__Job__. Pick out every line in the rows below that contains the word "series", and copy each of those lines in full.

__Available data__.
%%
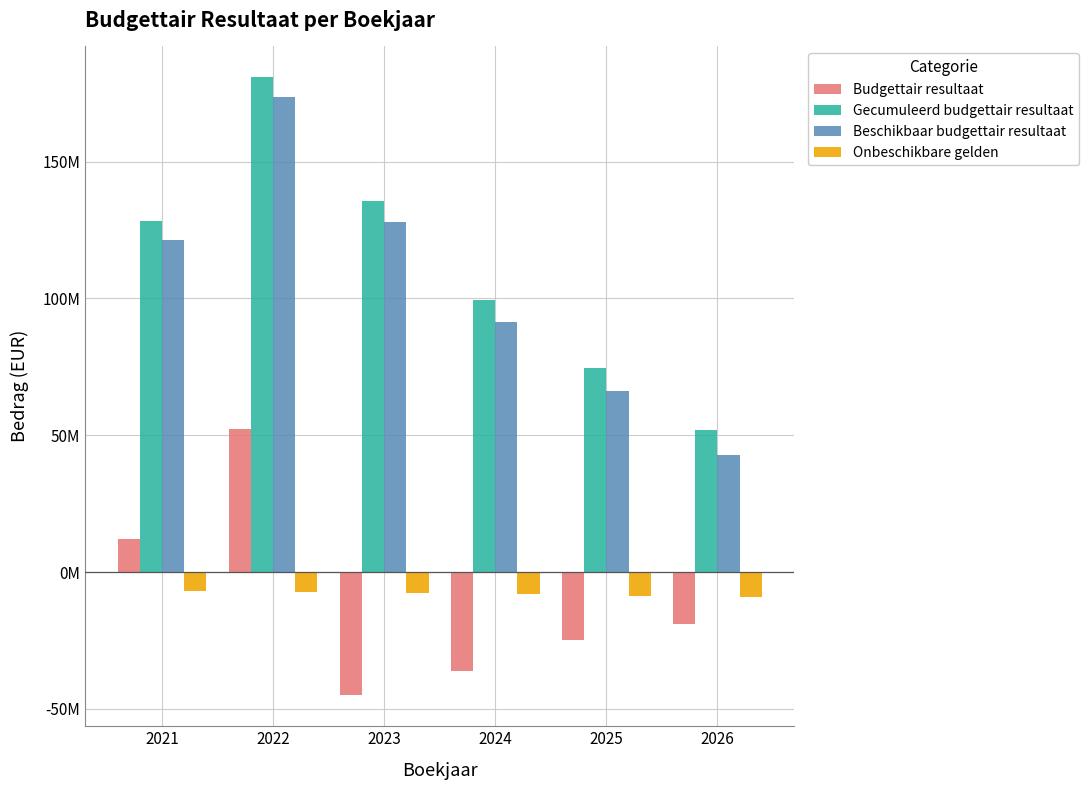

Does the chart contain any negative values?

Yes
%%
%%
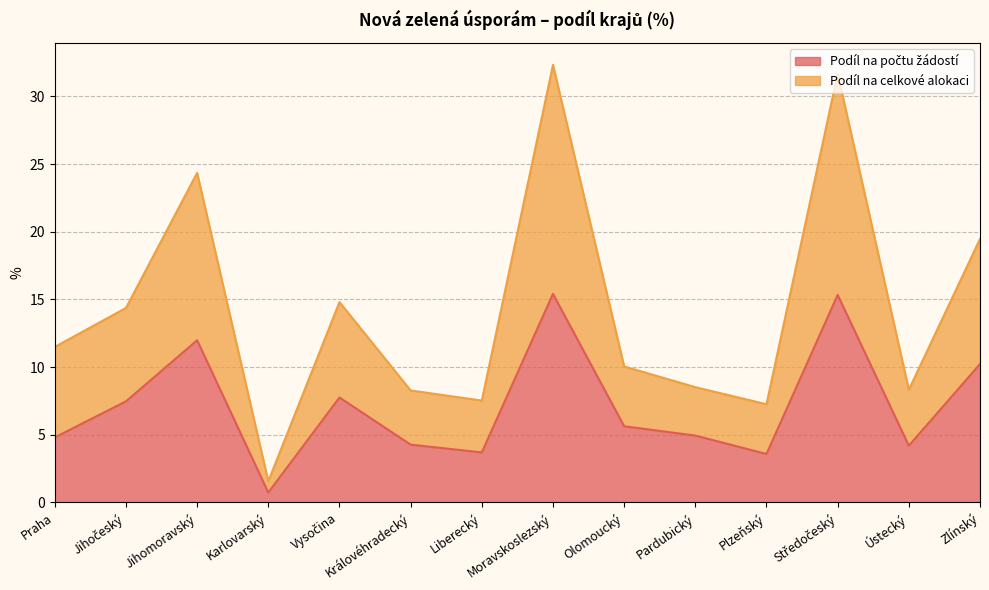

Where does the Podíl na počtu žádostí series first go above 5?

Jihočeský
%%
%%
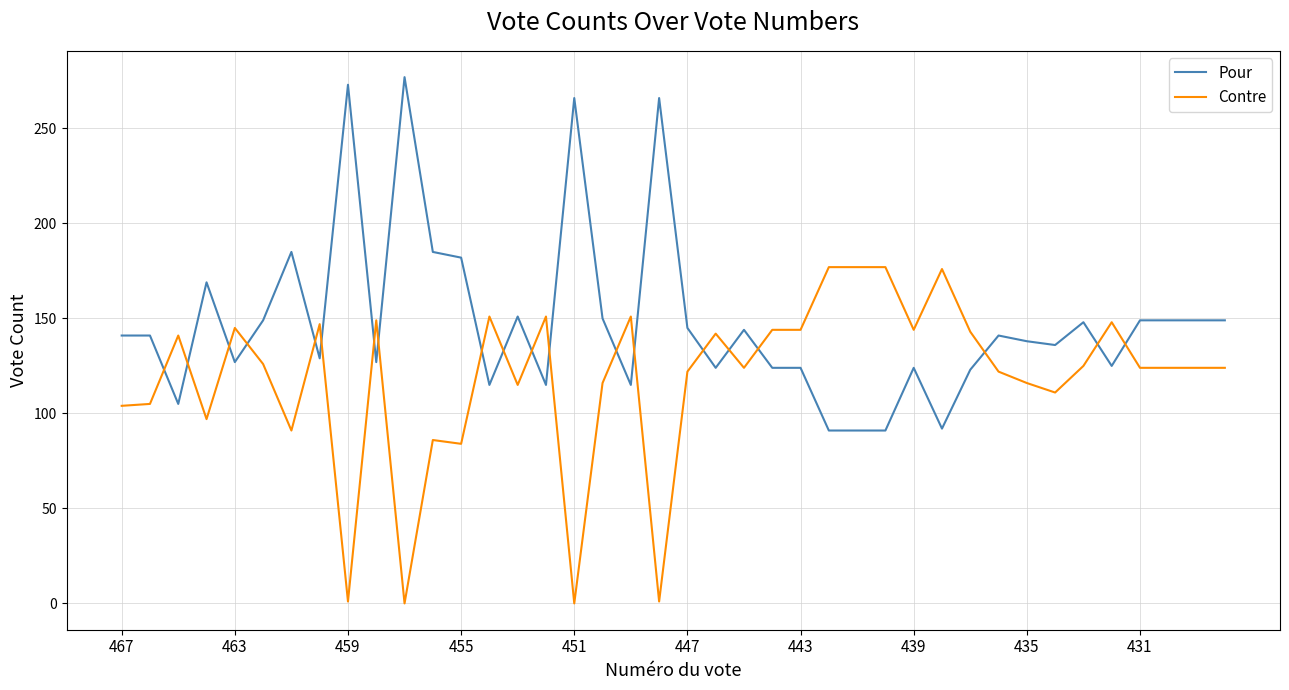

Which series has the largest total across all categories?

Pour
%%
__Response area__.
Where does the Podíl na počtu žádostí series first go above 5?
Which series has the largest total across all categories?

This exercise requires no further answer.